Available data START
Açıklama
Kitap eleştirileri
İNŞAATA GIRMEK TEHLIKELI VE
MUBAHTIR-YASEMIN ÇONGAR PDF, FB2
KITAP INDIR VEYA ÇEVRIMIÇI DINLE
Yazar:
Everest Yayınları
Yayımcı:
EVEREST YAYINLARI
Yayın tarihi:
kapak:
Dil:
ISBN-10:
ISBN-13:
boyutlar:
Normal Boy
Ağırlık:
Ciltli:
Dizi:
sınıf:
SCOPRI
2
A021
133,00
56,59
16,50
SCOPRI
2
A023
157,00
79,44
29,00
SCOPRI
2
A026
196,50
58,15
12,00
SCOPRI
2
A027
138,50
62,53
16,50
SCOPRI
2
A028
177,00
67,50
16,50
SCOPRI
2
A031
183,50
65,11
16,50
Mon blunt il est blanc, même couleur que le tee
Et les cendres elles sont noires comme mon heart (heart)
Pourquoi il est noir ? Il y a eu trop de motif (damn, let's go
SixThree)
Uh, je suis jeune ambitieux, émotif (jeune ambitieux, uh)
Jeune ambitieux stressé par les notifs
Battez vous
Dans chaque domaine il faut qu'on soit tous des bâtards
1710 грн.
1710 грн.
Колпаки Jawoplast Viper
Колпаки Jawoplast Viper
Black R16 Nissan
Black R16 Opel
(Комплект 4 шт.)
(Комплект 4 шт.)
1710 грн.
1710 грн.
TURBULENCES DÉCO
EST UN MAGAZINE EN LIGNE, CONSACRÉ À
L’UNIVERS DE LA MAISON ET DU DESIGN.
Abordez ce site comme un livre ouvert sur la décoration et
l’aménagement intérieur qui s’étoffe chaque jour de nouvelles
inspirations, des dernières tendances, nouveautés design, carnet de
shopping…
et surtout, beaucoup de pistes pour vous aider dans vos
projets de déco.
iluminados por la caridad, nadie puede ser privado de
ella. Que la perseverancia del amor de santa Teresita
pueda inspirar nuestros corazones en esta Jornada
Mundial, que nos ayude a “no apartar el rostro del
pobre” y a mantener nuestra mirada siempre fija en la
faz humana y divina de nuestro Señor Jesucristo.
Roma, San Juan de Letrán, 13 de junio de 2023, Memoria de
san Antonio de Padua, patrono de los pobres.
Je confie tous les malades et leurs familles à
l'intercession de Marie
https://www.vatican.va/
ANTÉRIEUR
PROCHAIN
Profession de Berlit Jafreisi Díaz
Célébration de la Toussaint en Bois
Available data END
- _Exercise directions_
Show each line of the material above that contains the word "chaque".

- _Exercise solution_
Dans chaque domaine il faut qu'on soit tous des bâtards
l’aménagement intérieur qui s’étoffe chaque jour de nouvelles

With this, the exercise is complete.